▶ _Problem requirements_:
Report each line of the records that contains the word "быть", copying the line in full.

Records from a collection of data
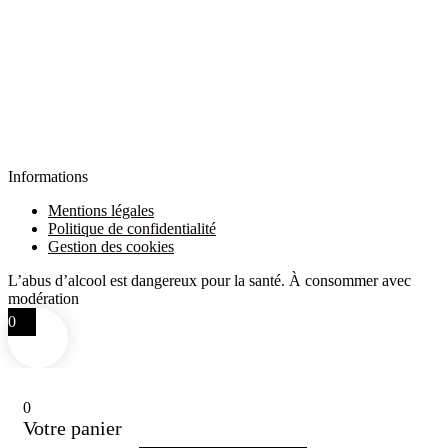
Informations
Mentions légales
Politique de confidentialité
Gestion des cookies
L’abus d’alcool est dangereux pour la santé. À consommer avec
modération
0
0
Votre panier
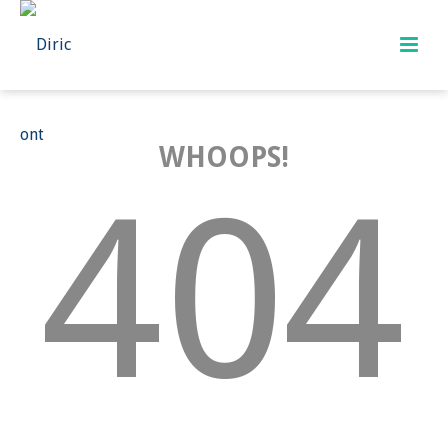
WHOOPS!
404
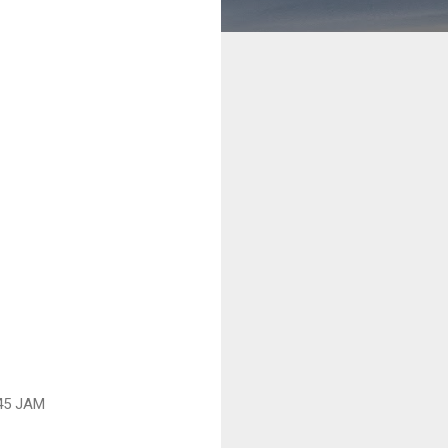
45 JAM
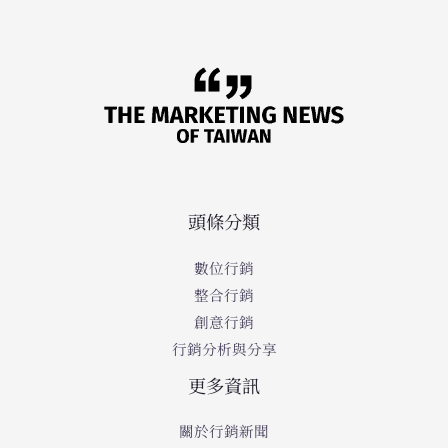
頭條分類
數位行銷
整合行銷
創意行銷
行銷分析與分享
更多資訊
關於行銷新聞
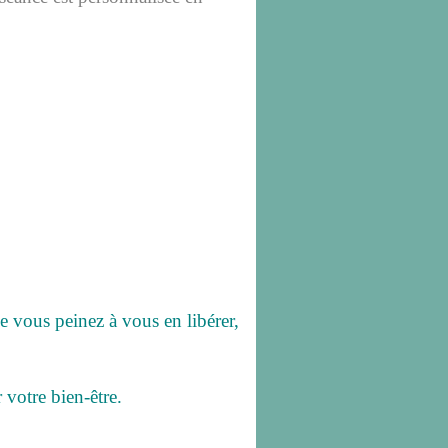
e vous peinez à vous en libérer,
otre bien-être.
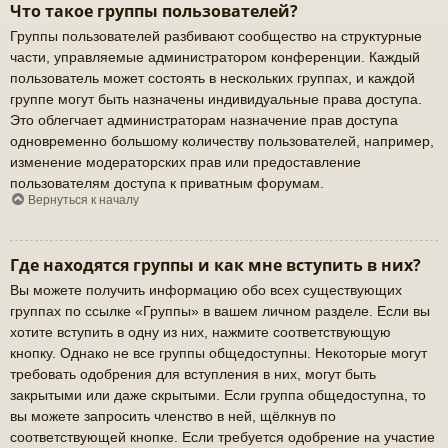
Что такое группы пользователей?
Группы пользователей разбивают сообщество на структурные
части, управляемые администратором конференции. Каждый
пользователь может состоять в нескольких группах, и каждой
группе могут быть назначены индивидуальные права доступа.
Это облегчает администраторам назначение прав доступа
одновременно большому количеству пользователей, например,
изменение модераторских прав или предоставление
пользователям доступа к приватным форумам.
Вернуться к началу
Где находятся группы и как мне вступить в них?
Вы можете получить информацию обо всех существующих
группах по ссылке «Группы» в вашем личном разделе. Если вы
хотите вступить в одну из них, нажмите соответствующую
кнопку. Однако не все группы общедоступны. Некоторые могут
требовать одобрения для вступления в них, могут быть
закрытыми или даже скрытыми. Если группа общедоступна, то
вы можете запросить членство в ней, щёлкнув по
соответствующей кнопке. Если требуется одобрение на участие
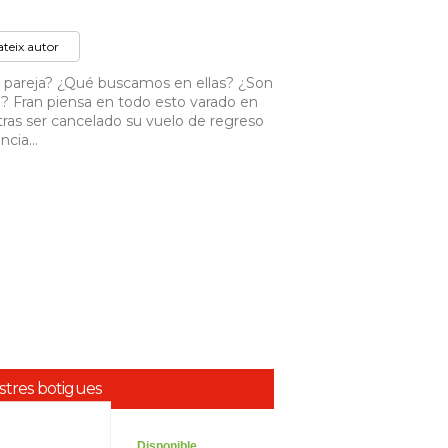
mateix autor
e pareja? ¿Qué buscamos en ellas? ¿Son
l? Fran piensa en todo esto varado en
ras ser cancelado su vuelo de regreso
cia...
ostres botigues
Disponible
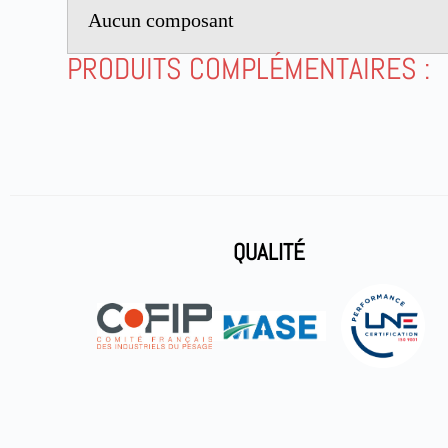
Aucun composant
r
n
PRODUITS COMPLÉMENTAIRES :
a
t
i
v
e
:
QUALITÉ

▶ _Exercise result_:
группе могут быть назначены индивидуальные права доступа.
требовать одобрения для вступления в них, могут быть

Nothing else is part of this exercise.